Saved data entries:
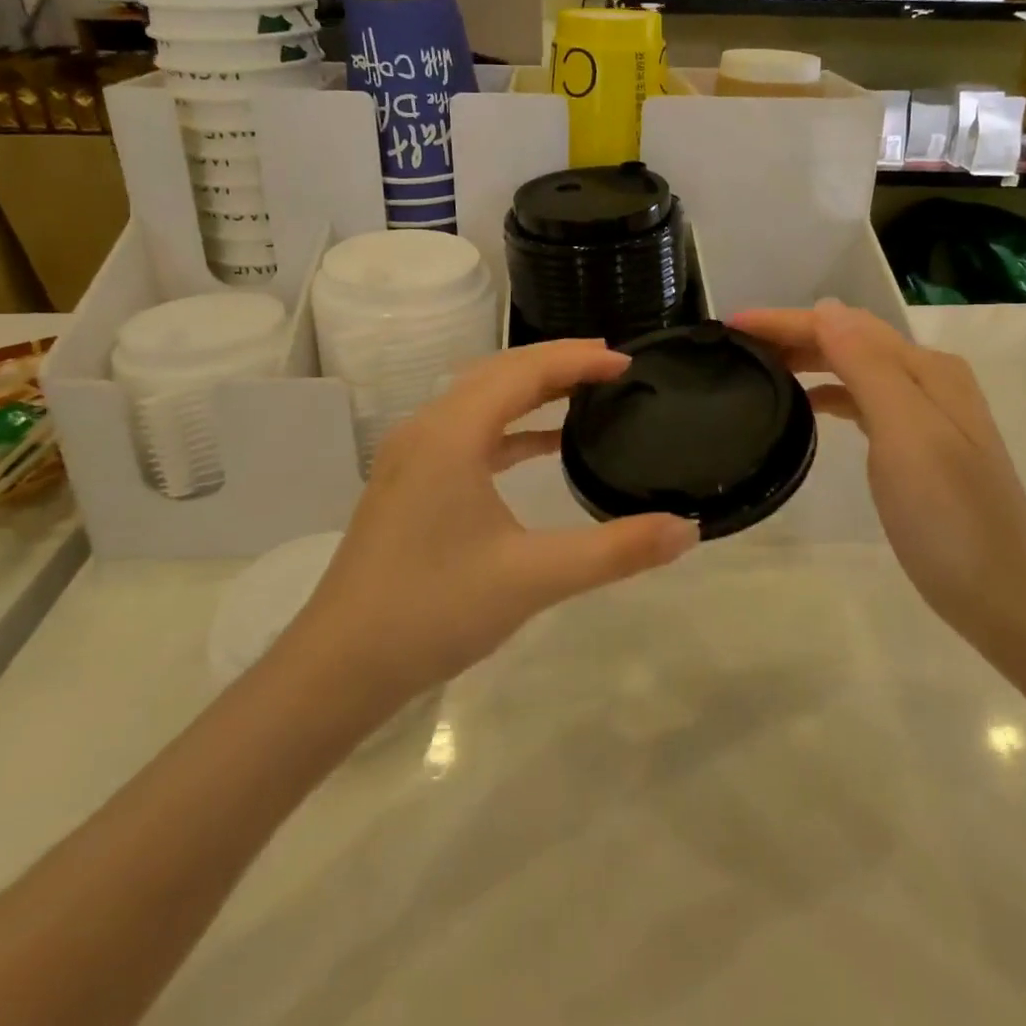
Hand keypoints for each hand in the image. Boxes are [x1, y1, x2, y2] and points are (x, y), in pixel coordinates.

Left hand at [282, 339, 700, 707]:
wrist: (339, 666)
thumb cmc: (434, 610)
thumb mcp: (533, 578)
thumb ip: (614, 551)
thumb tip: (686, 529)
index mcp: (452, 433)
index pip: (524, 371)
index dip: (578, 359)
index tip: (628, 362)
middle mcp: (427, 429)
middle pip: (499, 373)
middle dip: (557, 363)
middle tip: (612, 367)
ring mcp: (413, 455)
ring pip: (480, 399)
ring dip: (531, 390)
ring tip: (584, 393)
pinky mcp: (411, 482)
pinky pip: (468, 432)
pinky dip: (509, 427)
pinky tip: (542, 446)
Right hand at [733, 301, 1025, 639]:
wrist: (1001, 593)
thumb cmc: (948, 514)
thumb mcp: (906, 433)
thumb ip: (867, 366)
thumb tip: (826, 308)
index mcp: (926, 369)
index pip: (844, 326)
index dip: (787, 320)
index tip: (733, 324)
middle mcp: (927, 379)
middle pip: (850, 340)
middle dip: (793, 334)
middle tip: (736, 344)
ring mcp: (925, 413)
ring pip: (854, 368)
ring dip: (808, 358)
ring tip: (760, 366)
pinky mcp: (916, 445)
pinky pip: (863, 400)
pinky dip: (829, 392)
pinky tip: (807, 405)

» TASK DESCRIPTION: For this exercise, return every line from the data that holds the string "index".

» RESPONSE BOX:
index mcp: (452, 433)
index pip: (524, 371)
index dip: (578, 359)
index tip: (628, 362)
index mcp: (926, 369)
index pip: (844, 326)
index dip: (787, 320)
index tip: (733, 324)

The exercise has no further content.